*** Opening RECORDS FOR THIS TASK ***

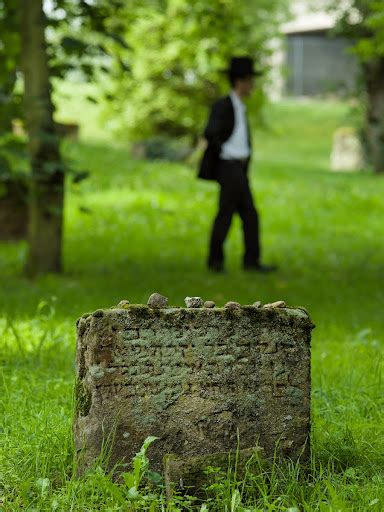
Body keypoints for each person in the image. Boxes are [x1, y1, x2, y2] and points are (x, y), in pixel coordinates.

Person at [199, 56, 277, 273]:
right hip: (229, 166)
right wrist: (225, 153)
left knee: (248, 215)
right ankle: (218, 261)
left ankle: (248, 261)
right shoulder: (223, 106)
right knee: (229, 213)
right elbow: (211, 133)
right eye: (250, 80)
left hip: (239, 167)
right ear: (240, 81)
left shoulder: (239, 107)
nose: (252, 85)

*** Closing RECORDS FOR THIS TASK ***
*** Opening RECORDS FOR THIS TASK ***

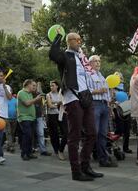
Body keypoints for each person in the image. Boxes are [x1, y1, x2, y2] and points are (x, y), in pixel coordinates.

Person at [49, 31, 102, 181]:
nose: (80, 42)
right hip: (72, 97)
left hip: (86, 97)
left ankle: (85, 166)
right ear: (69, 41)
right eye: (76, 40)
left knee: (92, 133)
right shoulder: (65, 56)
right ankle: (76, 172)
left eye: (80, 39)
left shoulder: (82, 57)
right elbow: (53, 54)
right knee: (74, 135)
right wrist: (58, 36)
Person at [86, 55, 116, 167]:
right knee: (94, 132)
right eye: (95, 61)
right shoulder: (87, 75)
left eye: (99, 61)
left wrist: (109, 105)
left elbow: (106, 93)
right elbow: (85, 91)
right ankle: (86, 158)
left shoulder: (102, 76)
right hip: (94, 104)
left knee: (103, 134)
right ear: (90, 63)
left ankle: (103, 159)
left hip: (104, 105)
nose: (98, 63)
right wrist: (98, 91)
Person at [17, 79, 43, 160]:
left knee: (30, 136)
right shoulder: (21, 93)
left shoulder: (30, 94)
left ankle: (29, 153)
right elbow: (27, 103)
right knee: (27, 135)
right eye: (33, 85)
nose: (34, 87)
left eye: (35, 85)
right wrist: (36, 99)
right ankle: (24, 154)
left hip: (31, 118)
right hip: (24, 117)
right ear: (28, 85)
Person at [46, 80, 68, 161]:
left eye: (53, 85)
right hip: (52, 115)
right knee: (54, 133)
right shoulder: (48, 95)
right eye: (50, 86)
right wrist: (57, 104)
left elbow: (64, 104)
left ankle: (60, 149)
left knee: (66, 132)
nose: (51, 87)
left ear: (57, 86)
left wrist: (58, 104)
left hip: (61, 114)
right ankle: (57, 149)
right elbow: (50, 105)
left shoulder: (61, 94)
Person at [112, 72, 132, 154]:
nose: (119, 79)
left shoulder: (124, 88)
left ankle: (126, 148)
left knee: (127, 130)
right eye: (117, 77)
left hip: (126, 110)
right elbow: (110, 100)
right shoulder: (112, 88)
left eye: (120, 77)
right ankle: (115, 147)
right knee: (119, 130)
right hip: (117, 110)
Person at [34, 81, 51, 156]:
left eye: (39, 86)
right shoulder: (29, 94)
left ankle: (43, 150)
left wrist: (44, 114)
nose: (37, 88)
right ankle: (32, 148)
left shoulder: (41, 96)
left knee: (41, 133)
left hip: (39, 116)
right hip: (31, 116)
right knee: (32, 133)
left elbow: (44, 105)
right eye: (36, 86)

*** Closing RECORDS FOR THIS TASK ***

## WHAT YOU WILL DO:
Please output exactly the lines between the one holding "right ankle: (76, 172)" and the one holding "right wrist: (36, 99)" in the records above, inclusive, and nothing more.

## WRITTEN RESPONSE:
right ankle: (76, 172)
left eye: (80, 39)
left shoulder: (82, 57)
right elbow: (53, 54)
right knee: (74, 135)
right wrist: (58, 36)
Person at [86, 55, 116, 167]:
right knee: (94, 132)
right eye: (95, 61)
right shoulder: (87, 75)
left eye: (99, 61)
left wrist: (109, 105)
left elbow: (106, 93)
right elbow: (85, 91)
right ankle: (86, 158)
left shoulder: (102, 76)
right hip: (94, 104)
left knee: (103, 134)
right ear: (90, 63)
left ankle: (103, 159)
left hip: (104, 105)
nose: (98, 63)
right wrist: (98, 91)
Person at [17, 79, 43, 160]:
left knee: (30, 136)
right shoulder: (21, 93)
left shoulder: (30, 94)
left ankle: (29, 153)
right elbow: (27, 103)
right knee: (27, 135)
right eye: (33, 85)
nose: (34, 87)
left eye: (35, 85)
right wrist: (36, 99)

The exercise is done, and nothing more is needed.